In full and word for word, restate the lines of the listing.
*** Begin section ***
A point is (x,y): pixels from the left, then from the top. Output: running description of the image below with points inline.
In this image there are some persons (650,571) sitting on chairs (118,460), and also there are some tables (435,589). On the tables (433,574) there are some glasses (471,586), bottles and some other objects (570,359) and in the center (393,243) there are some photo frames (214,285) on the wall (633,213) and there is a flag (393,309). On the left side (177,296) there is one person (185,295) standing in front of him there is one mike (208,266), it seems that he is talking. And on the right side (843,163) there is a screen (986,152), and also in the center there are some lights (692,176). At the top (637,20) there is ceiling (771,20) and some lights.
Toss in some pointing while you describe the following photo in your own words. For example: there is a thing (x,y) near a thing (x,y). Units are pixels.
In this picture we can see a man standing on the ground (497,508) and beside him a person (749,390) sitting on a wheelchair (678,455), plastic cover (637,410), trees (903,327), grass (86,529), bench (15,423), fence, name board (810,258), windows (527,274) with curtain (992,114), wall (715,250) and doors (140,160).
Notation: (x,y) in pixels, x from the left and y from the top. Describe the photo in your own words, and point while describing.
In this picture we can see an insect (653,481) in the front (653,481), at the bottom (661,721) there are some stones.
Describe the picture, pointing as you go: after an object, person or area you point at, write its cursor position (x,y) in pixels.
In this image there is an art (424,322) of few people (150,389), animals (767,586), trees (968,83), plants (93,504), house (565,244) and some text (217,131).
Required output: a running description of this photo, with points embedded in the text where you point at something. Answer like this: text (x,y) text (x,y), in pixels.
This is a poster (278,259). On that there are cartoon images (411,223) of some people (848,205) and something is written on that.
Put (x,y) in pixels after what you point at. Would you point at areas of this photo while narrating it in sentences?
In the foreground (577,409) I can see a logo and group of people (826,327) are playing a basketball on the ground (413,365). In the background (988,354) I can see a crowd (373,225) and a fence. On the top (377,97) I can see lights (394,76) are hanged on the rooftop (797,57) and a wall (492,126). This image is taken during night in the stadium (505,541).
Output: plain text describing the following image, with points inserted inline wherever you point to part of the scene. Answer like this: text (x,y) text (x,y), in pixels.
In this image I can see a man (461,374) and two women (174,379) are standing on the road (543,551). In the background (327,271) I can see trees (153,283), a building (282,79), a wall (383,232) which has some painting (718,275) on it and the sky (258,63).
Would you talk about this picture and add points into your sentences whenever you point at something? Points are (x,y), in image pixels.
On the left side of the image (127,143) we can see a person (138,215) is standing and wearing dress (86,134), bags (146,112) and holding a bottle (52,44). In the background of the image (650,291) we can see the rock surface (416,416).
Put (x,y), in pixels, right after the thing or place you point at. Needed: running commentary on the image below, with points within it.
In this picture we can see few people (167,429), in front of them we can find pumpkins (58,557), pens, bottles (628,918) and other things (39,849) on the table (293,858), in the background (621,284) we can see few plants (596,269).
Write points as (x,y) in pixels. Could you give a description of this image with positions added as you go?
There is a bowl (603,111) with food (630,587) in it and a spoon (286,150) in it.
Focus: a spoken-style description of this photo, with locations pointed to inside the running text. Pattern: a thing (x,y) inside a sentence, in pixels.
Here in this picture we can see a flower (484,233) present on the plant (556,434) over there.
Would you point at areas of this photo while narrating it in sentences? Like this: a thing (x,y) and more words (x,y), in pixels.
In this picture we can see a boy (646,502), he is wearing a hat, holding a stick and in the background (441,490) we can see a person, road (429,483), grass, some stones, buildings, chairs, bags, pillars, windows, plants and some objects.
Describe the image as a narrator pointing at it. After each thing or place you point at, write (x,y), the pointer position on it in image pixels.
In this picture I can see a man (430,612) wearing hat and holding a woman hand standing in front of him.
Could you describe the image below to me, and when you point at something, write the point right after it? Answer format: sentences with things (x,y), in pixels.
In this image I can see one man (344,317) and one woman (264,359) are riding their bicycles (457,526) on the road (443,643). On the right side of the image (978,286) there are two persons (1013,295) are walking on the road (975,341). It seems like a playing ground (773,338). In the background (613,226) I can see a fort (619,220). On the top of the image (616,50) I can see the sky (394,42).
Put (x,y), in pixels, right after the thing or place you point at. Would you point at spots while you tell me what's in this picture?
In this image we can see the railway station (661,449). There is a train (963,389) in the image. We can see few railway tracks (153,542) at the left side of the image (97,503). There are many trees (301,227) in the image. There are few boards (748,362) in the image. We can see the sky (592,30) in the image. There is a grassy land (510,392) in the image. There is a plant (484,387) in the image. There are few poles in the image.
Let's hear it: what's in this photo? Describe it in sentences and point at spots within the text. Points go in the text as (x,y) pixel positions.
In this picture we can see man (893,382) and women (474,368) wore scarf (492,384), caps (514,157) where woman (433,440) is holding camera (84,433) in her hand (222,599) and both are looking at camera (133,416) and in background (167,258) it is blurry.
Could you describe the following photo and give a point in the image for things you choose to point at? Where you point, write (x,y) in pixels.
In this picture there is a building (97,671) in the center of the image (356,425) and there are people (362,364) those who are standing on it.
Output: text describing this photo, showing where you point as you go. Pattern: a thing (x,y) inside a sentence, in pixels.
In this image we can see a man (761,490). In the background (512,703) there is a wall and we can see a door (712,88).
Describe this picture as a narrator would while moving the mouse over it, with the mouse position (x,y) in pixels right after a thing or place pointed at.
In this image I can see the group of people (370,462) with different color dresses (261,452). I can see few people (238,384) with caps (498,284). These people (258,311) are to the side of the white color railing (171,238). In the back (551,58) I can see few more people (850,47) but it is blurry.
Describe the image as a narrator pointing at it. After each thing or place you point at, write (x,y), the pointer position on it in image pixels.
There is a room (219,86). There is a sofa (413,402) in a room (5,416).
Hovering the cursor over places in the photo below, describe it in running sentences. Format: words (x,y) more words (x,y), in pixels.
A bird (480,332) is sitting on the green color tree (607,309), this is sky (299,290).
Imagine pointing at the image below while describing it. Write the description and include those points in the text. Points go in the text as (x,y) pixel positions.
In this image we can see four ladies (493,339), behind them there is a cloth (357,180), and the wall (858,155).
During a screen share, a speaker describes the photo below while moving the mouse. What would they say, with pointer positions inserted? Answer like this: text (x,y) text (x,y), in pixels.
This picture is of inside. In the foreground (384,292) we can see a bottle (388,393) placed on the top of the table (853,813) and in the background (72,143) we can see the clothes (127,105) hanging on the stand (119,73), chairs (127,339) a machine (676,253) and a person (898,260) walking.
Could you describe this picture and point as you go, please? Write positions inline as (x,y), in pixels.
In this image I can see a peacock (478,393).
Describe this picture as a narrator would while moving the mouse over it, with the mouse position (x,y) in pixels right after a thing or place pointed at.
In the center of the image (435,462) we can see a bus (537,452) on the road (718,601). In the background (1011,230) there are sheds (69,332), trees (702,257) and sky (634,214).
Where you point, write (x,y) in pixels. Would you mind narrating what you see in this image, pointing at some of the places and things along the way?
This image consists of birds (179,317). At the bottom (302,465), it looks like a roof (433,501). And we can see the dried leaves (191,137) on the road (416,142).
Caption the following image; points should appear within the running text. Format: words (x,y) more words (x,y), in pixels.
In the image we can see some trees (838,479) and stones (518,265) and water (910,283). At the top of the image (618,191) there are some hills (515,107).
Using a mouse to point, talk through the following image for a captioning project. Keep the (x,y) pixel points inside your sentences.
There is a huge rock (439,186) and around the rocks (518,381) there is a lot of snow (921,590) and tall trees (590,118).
*** End section ***
-- Reply to the exercise --
A point is (x,y): pixels from the left, then from the top. Output: running description of the image below with points inline.
In this image there are some persons (650,571) sitting on chairs (118,460), and also there are some tables (435,589). On the tables (433,574) there are some glasses (471,586), bottles and some other objects (570,359) and in the center (393,243) there are some photo frames (214,285) on the wall (633,213) and there is a flag (393,309). On the left side (177,296) there is one person (185,295) standing in front of him there is one mike (208,266), it seems that he is talking. And on the right side (843,163) there is a screen (986,152), and also in the center there are some lights (692,176). At the top (637,20) there is ceiling (771,20) and some lights.
Toss in some pointing while you describe the following photo in your own words. For example: there is a thing (x,y) near a thing (x,y). Units are pixels.
In this picture we can see a man standing on the ground (497,508) and beside him a person (749,390) sitting on a wheelchair (678,455), plastic cover (637,410), trees (903,327), grass (86,529), bench (15,423), fence, name board (810,258), windows (527,274) with curtain (992,114), wall (715,250) and doors (140,160).
Notation: (x,y) in pixels, x from the left and y from the top. Describe the photo in your own words, and point while describing.
In this picture we can see an insect (653,481) in the front (653,481), at the bottom (661,721) there are some stones.
Describe the picture, pointing as you go: after an object, person or area you point at, write its cursor position (x,y) in pixels.
In this image there is an art (424,322) of few people (150,389), animals (767,586), trees (968,83), plants (93,504), house (565,244) and some text (217,131).
Required output: a running description of this photo, with points embedded in the text where you point at something. Answer like this: text (x,y) text (x,y), in pixels.
This is a poster (278,259). On that there are cartoon images (411,223) of some people (848,205) and something is written on that.
Put (x,y) in pixels after what you point at. Would you point at areas of this photo while narrating it in sentences?
In the foreground (577,409) I can see a logo and group of people (826,327) are playing a basketball on the ground (413,365). In the background (988,354) I can see a crowd (373,225) and a fence. On the top (377,97) I can see lights (394,76) are hanged on the rooftop (797,57) and a wall (492,126). This image is taken during night in the stadium (505,541).
Output: plain text describing the following image, with points inserted inline wherever you point to part of the scene. Answer like this: text (x,y) text (x,y), in pixels.
In this image I can see a man (461,374) and two women (174,379) are standing on the road (543,551). In the background (327,271) I can see trees (153,283), a building (282,79), a wall (383,232) which has some painting (718,275) on it and the sky (258,63).
Would you talk about this picture and add points into your sentences whenever you point at something? Points are (x,y), in image pixels.
On the left side of the image (127,143) we can see a person (138,215) is standing and wearing dress (86,134), bags (146,112) and holding a bottle (52,44). In the background of the image (650,291) we can see the rock surface (416,416).
Put (x,y), in pixels, right after the thing or place you point at. Needed: running commentary on the image below, with points within it.
In this picture we can see few people (167,429), in front of them we can find pumpkins (58,557), pens, bottles (628,918) and other things (39,849) on the table (293,858), in the background (621,284) we can see few plants (596,269).
Write points as (x,y) in pixels. Could you give a description of this image with positions added as you go?
There is a bowl (603,111) with food (630,587) in it and a spoon (286,150) in it.
Focus: a spoken-style description of this photo, with locations pointed to inside the running text. Pattern: a thing (x,y) inside a sentence, in pixels.
Here in this picture we can see a flower (484,233) present on the plant (556,434) over there.
Would you point at areas of this photo while narrating it in sentences? Like this: a thing (x,y) and more words (x,y), in pixels.
In this picture we can see a boy (646,502), he is wearing a hat, holding a stick and in the background (441,490) we can see a person, road (429,483), grass, some stones, buildings, chairs, bags, pillars, windows, plants and some objects.
Describe the image as a narrator pointing at it. After each thing or place you point at, write (x,y), the pointer position on it in image pixels.
In this picture I can see a man (430,612) wearing hat and holding a woman hand standing in front of him.
Could you describe the image below to me, and when you point at something, write the point right after it? Answer format: sentences with things (x,y), in pixels.
In this image I can see one man (344,317) and one woman (264,359) are riding their bicycles (457,526) on the road (443,643). On the right side of the image (978,286) there are two persons (1013,295) are walking on the road (975,341). It seems like a playing ground (773,338). In the background (613,226) I can see a fort (619,220). On the top of the image (616,50) I can see the sky (394,42).
Put (x,y), in pixels, right after the thing or place you point at. Would you point at spots while you tell me what's in this picture?
In this image we can see the railway station (661,449). There is a train (963,389) in the image. We can see few railway tracks (153,542) at the left side of the image (97,503). There are many trees (301,227) in the image. There are few boards (748,362) in the image. We can see the sky (592,30) in the image. There is a grassy land (510,392) in the image. There is a plant (484,387) in the image. There are few poles in the image.
Let's hear it: what's in this photo? Describe it in sentences and point at spots within the text. Points go in the text as (x,y) pixel positions.
In this picture we can see man (893,382) and women (474,368) wore scarf (492,384), caps (514,157) where woman (433,440) is holding camera (84,433) in her hand (222,599) and both are looking at camera (133,416) and in background (167,258) it is blurry.
Could you describe the following photo and give a point in the image for things you choose to point at? Where you point, write (x,y) in pixels.
In this picture there is a building (97,671) in the center of the image (356,425) and there are people (362,364) those who are standing on it.
Output: text describing this photo, showing where you point as you go. Pattern: a thing (x,y) inside a sentence, in pixels.
In this image we can see a man (761,490). In the background (512,703) there is a wall and we can see a door (712,88).
Describe this picture as a narrator would while moving the mouse over it, with the mouse position (x,y) in pixels right after a thing or place pointed at.
In this image I can see the group of people (370,462) with different color dresses (261,452). I can see few people (238,384) with caps (498,284). These people (258,311) are to the side of the white color railing (171,238). In the back (551,58) I can see few more people (850,47) but it is blurry.
Describe the image as a narrator pointing at it. After each thing or place you point at, write (x,y), the pointer position on it in image pixels.
There is a room (219,86). There is a sofa (413,402) in a room (5,416).
Hovering the cursor over places in the photo below, describe it in running sentences. Format: words (x,y) more words (x,y), in pixels.
A bird (480,332) is sitting on the green color tree (607,309), this is sky (299,290).
Imagine pointing at the image below while describing it. Write the description and include those points in the text. Points go in the text as (x,y) pixel positions.
In this image we can see four ladies (493,339), behind them there is a cloth (357,180), and the wall (858,155).
During a screen share, a speaker describes the photo below while moving the mouse. What would they say, with pointer positions inserted? Answer like this: text (x,y) text (x,y), in pixels.
This picture is of inside. In the foreground (384,292) we can see a bottle (388,393) placed on the top of the table (853,813) and in the background (72,143) we can see the clothes (127,105) hanging on the stand (119,73), chairs (127,339) a machine (676,253) and a person (898,260) walking.
Could you describe this picture and point as you go, please? Write positions inline as (x,y), in pixels.
In this image I can see a peacock (478,393).
Describe this picture as a narrator would while moving the mouse over it, with the mouse position (x,y) in pixels right after a thing or place pointed at.
In the center of the image (435,462) we can see a bus (537,452) on the road (718,601). In the background (1011,230) there are sheds (69,332), trees (702,257) and sky (634,214).
Where you point, write (x,y) in pixels. Would you mind narrating what you see in this image, pointing at some of the places and things along the way?
This image consists of birds (179,317). At the bottom (302,465), it looks like a roof (433,501). And we can see the dried leaves (191,137) on the road (416,142).
Caption the following image; points should appear within the running text. Format: words (x,y) more words (x,y), in pixels.
In the image we can see some trees (838,479) and stones (518,265) and water (910,283). At the top of the image (618,191) there are some hills (515,107).
Using a mouse to point, talk through the following image for a captioning project. Keep the (x,y) pixel points inside your sentences.
There is a huge rock (439,186) and around the rocks (518,381) there is a lot of snow (921,590) and tall trees (590,118).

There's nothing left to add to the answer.